> **Task input**:
▼

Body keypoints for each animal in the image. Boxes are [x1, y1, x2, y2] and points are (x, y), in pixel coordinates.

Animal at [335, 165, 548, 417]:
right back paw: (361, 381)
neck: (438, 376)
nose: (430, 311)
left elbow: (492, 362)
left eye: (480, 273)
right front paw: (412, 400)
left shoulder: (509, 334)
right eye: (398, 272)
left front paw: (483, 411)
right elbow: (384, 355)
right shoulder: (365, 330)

▲

> **Requirement**: Report each line of the entries where the word "left" occurs.

> **Answer space**:
left elbow: (492, 362)
left eye: (480, 273)
left shoulder: (509, 334)
left front paw: (483, 411)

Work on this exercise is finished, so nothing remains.